Jesse,
Both VADS and APEX provide *generic* versions of Quicksort, Heapsort and
Insertion sort in a package named "ordering". I wrote these about 12 years
ago and have used them successfully in numerous situations. The spec for
the package discusses tradeoffs, so I have copied it below.
You really need to do some analysis before picking the algorithm.
Are your objects large?

If they are very large then SWAPs will dominate COMPAREs and you need to
pick an algorithm that minimizes SWAPs. It may even pay to build an
"indirect" array, sort that, and then do only the MOVEs required.
What is the *guaranteed* maximum size?

If there is no limit, that excludes certain algorithms. If there is a fixed
limit, then some things can be done to make the algorithm faster, including
converting SWAPs to single MOVEs.
What is the stack or local space size restrictions?

If you have limited stack then before using Quicksort, you need to make sure
you have enough stack for when the algorithm encounters *worst* case inputs.
Quicksort is recursive and can go to a depth of O(N**2) if you are not
careful.
What is the *expected* sorting size?

If it is quite small, then you need to minimize OVERHEAD for your
algorithms, possibly at the expense of more COMPAREs or even more SWAPs.
Must you have reproducible times, i.e. times independent of the initial
ordering?


If so, then Quicksort is *NOT* appropriate. Quicksort has an *average*
O(NlnN) performance, but there are input patterns that can produce O(N**2)
and all values in between. The original Quicksort algorithm was worst case
for preSORTED data.
Will the list have *equal* values?

If the compare may have equal values, and you must have a "stable" sort,
then Insertion sort or some other O(N**2) algorithm is required. A stable
sort keeps the order of equal items. It is used when the list has already
been sorted by some other process or algorithm and it is important that the
original order not be disturbed by the new sort.
If you are sure the lists will never be more than 20 long, you need to
seriously look at the OVERHEAD for each algorithm. I'd suggest NOT using
Quicksort, since it only averages a speed of O(NlnN), and with only a few
entries, it is quite possible to have an input pattern that produces
O(N**2).
I've had good luck with Heapsort, which is guaranteed to be O(NlnN), but
that does not minimize MOVEs so you might want to try an "indirect" Heapsort
if your objects are of any significant size.
An "indirect" sort creates an array with the indices to be sorted. You then
sort the indices using them as indices into the original array. Finally you
walk the index array to determine where objects are to be located (you walk
it in a way that only requires one MOVE of the pointed to objects and only
for those that are "mislocated"  that in itself is an interesting little
algorithm.
Regards,
Steve
[log in to unmask]
 UNIT: package spec ORDERING
 FILES: ordering_s.a in verdixlib
 related file is ordering_b.a in verdixlib
 PURPOSE: provide ordering functions, including sorting and permuting
 DESCRIPTION: includes packages QUICKSORT, HEAPSORT, INSERTIONSORT,
 and PERMUTE.
 Usage: these packages are instantiated with the Element type
 of elements to be sorted, the Index discrete type
that
 indexes them, and the Boolean function on the
elements
 that orders them.

********************

Work instructions -
1. Condense the paragraph in the sorting message that begins "An "indirect" sort creates an array" into a short bulleted list that keeps its main facts.
2. In the sorting message, what is the name of the package in which VADS and APEX provide the generic sorts?
3. From the sorting message, return everything from "If it is quite" down to "can produce O(N**2)", unchanged.

Dataset entries -
********************

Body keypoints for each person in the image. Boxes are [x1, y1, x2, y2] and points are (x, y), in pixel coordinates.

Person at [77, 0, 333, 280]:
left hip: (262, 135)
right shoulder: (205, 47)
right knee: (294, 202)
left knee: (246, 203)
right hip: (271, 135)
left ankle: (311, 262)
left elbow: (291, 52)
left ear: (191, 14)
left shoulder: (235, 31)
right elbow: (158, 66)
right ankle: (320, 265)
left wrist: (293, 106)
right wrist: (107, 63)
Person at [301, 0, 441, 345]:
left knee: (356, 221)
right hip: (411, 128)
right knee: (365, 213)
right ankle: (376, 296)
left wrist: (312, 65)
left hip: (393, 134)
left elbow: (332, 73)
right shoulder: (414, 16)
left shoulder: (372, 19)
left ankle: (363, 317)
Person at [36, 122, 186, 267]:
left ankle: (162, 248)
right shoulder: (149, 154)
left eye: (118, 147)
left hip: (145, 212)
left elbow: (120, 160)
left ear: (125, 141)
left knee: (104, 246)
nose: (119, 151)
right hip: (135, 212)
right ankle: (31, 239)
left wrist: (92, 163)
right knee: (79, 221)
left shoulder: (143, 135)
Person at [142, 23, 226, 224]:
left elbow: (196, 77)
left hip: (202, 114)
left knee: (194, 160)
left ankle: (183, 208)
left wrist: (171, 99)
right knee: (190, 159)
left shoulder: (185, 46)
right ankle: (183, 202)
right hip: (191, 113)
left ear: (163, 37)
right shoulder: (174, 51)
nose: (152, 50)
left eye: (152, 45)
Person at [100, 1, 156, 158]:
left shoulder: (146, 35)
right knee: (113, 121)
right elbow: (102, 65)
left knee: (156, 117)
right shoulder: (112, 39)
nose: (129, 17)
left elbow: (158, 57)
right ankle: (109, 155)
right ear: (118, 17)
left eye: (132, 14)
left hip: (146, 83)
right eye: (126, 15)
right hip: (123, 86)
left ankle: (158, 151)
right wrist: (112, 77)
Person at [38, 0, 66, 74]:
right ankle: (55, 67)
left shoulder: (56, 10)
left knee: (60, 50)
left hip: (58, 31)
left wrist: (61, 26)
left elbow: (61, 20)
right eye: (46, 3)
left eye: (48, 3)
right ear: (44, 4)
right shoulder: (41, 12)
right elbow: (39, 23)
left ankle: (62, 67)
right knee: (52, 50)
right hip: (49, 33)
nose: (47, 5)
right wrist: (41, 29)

********************

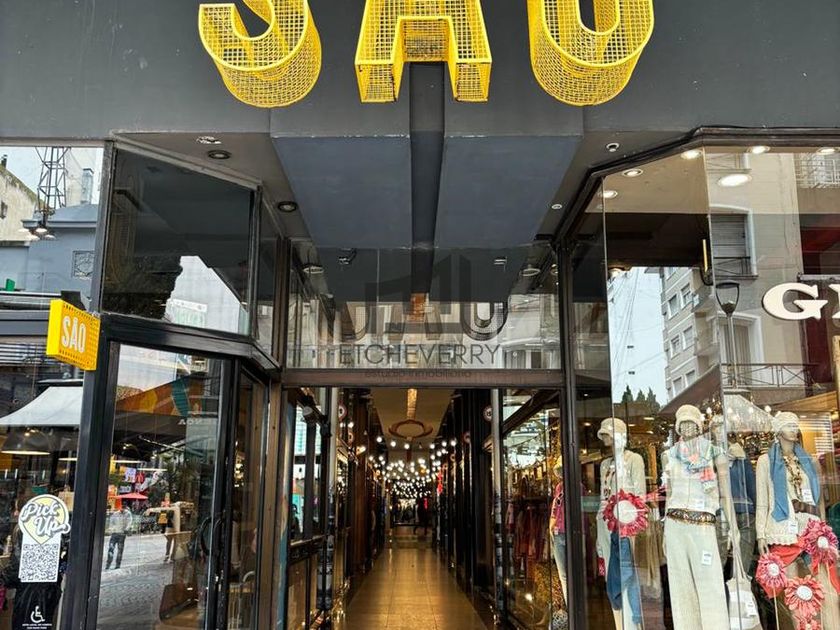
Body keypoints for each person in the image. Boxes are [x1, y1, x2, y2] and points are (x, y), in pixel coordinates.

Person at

********************

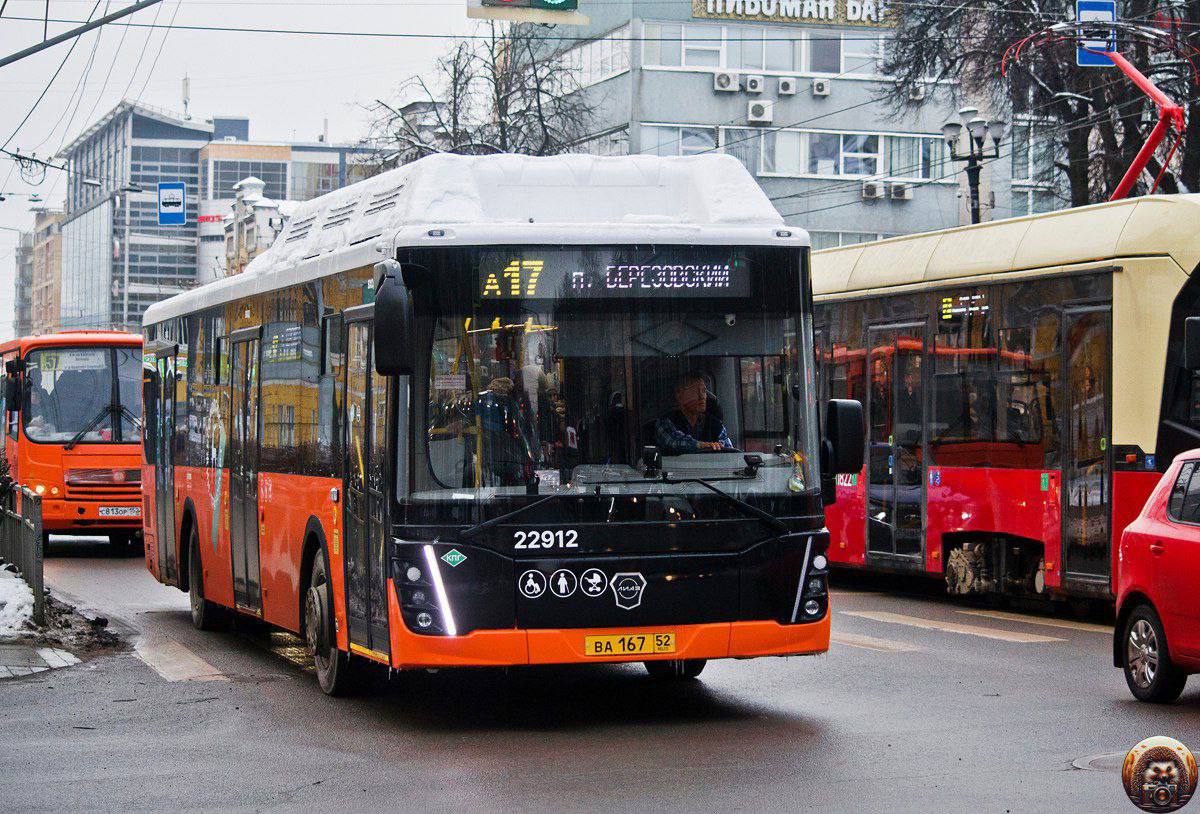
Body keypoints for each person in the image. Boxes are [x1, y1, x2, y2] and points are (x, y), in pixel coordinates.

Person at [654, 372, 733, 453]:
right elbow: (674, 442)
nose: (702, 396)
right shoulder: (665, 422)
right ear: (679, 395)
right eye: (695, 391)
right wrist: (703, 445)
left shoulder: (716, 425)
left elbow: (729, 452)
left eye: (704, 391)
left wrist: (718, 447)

********************

Set of answers -
1.
- An indirect sort builds an array of the indices to be sorted.
- The indices are sorted, with each used as an index into the original array.
- The index array is then walked to decide where each object goes.
- Only "mislocated" objects are moved, and each is moved once.

2. "ordering"

3.
If it is quite small, then you need to minimize OVERHEAD for your
algorithms, possibly at the expense of more COMPAREs or even more SWAPs.
Must you have reproducible times, i.e. times independent of the initial
ordering?


If so, then Quicksort is *NOT* appropriate. Quicksort has an *average*
O(NlnN) performance, but there are input patterns that can produce O(N**2)